I want to implement a simple osSleep() which blocks task from running until a certain time is met. I know that this can be easily done with a hardware timer or attach it to the time tick. But for the sake of portability issue, I would like to use something that is already available with the C library such as signal() and alarm(). Unfortunately, alarm() can only be used for one task, anyone has a better idea?
Hmmm... not sure if it was due to the optimization level or not, only declaring local variable as static is the only way to make it work. I cannot reproduce the issue anymore since I cleaned the whole project and rebuilt it.
My project on ARM is a bare metal system with some function stubs for newlib. I am trying to provide the simplest threading-like environment and Pico-OS coroutine is the closest and cleanest implementation I could find so far. I would say that Pico-OS coroutine as a clever hack instead of an ugly hack :)
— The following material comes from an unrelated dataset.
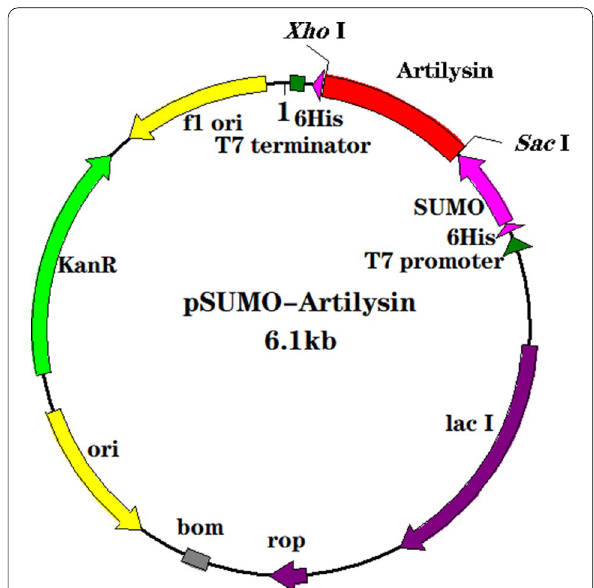
Fig. 2 Recombinant plasmid map. pSUMO-artilysin is a recombinant plasmid designed for expression in E. coli . The red element represents artilysin 1 or 2. The restriction sites are Xho I and Sac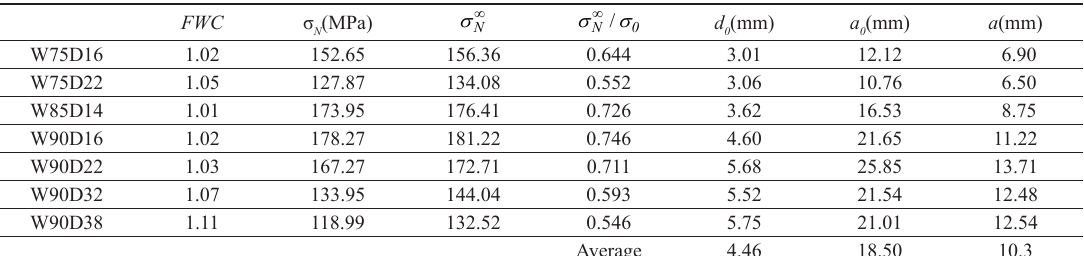
Table 3. Experimental data of the material with a hole and characteristic lengths d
I will provide the modification of the source code under BSD style license, but I need to fork the project from you if such project exists. That way I can do some attribution to the original creator and pay some respect to the license attached.
I am trying to implement this on an ARM platform, but somehow it gets stuck. Any details on how to port it? Especially with the function pointer and the stack when it is created?
I tested setjmp() and longjmp() to work without any issue on the platform. But modifying the jmp_buff seems the issue here since I don't know how to point to the new stack for each created task.